**Provided records**.

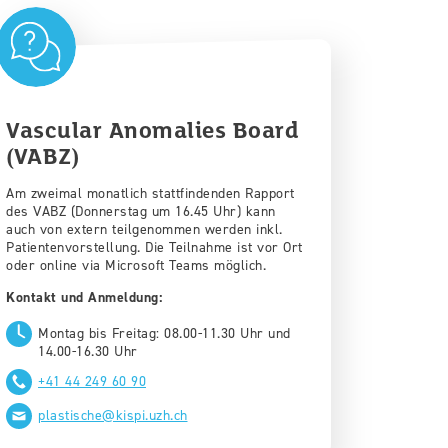
Vascular Anomalies Board
(VABZ)
Am zweimal monatlich stattfindenden Rapport
des VABZ (Donnerstag um 16.45 Uhr) kann
auch von extern teilgenommen werden inkl.
Patientenvorstellung. Die Teilnahme ist vor Ort
oder online via Microsoft Teams möglich.
Kontakt und Anmeldung:
Montag bis Freitag: 08.00-11.30 Uhr und
14.00-16.30 Uhr
+41 44 249 60 90
plastische@kispi.uzh.ch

**Task directions**.
Copy out the records above in full, exactly as written, but not the pictures.

**Solution to the exercise**.
Vascular Anomalies Board
(VABZ)
Am zweimal monatlich stattfindenden Rapport
des VABZ (Donnerstag um 16.45 Uhr) kann
auch von extern teilgenommen werden inkl.
Patientenvorstellung. Die Teilnahme ist vor Ort
oder online via Microsoft Teams möglich.
Kontakt und Anmeldung:
Montag bis Freitag: 08.00-11.30 Uhr und
14.00-16.30 Uhr
+41 44 249 60 90
plastische@kispi.uzh.ch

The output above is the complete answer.